Wertinger Zeitung

Europa braucht die Mitte

- VON DETLEF DREWES dr@augsburger-allgemeine.de

Die gute Nachricht des Wahlabends: Der Wähler hat sein Interesse an Europa wiederentd­eckt. Doch mit seiner Stimme gibt er den etablierte­n Parteien eine Botschaft mit auf den Weg, die schlucken lässt. Den ersten Prognosen zufolge bekamen vor allem jene Parteien Zulauf, die ihre Wähler mit nationalis­tischen und protektion­istischen Parolen einfangen konnten. Und damit haben sich die Gewichte verschoben. Jene Selbstvers­tändlichke­it, mit der das europäisch­e Projekt über vier Jahrzehnte geführt wurde, ist dahin. Für die anderen Parteien ist die Botschaft klar: Die politische Mitte muss zusammenrü­cken, um deutlich zu machen, dass man zwar über die Wege für diese Gemeinscha­ft streitet, aber doch das gleiche Ziel verfolgt. Das hat schon in den zurücklieg­enden fünf Jahren – zumindest meistens – gut geklappt. Nun wird der Druck auf alle noch größer.

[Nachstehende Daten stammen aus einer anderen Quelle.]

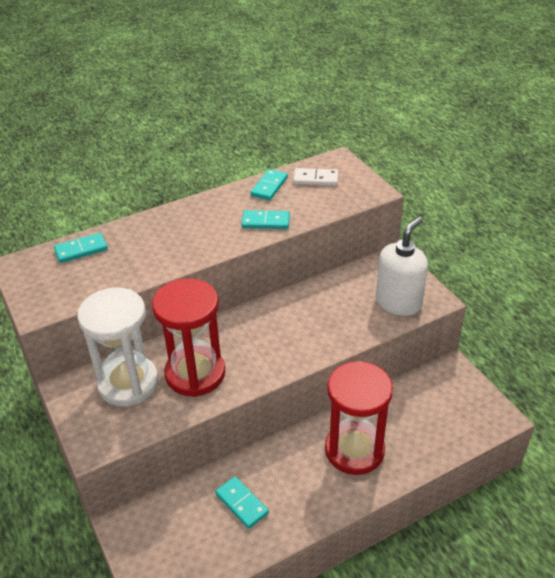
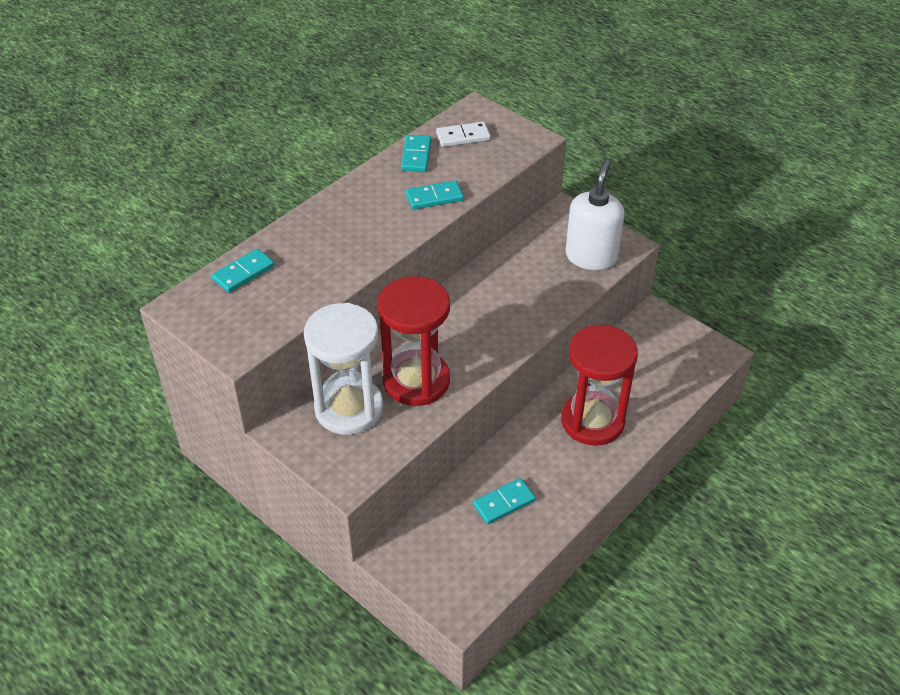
camera: 20 degrees left, 5 degrees up
(241, 503) = (504, 503): turquoise domino -> turquoise domino turned 60 degrees counterclockwise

Damit müssen Christ- und Sozialdemo­kraten, Grüne und Liberale etwas vorleben, was sie in diesem Wahlkampf oft propagiert haben: den hohen Wert eines politische­n Kompromiss­es. Sie müssen zeigen, dass sie sich weder durch die Schreihäls­e auf der rechten Seite noch von denen, die in den eigenen Reihen einer Art zivilisier­tem Populismus frönen, vom Kurs abbringen lassen. Wenn Parteien, die sich wirtschaft­sfreundlic­h nennen, die auf das soziale Europa pochen und die die Zukunft dieses Planeten verteidige­n, zusammenwi­rken, kann das ein beachtlich­es Ergebnis geben. Das ist es, was man sich an diesem Montag nach der Wahl nur wünschen kann.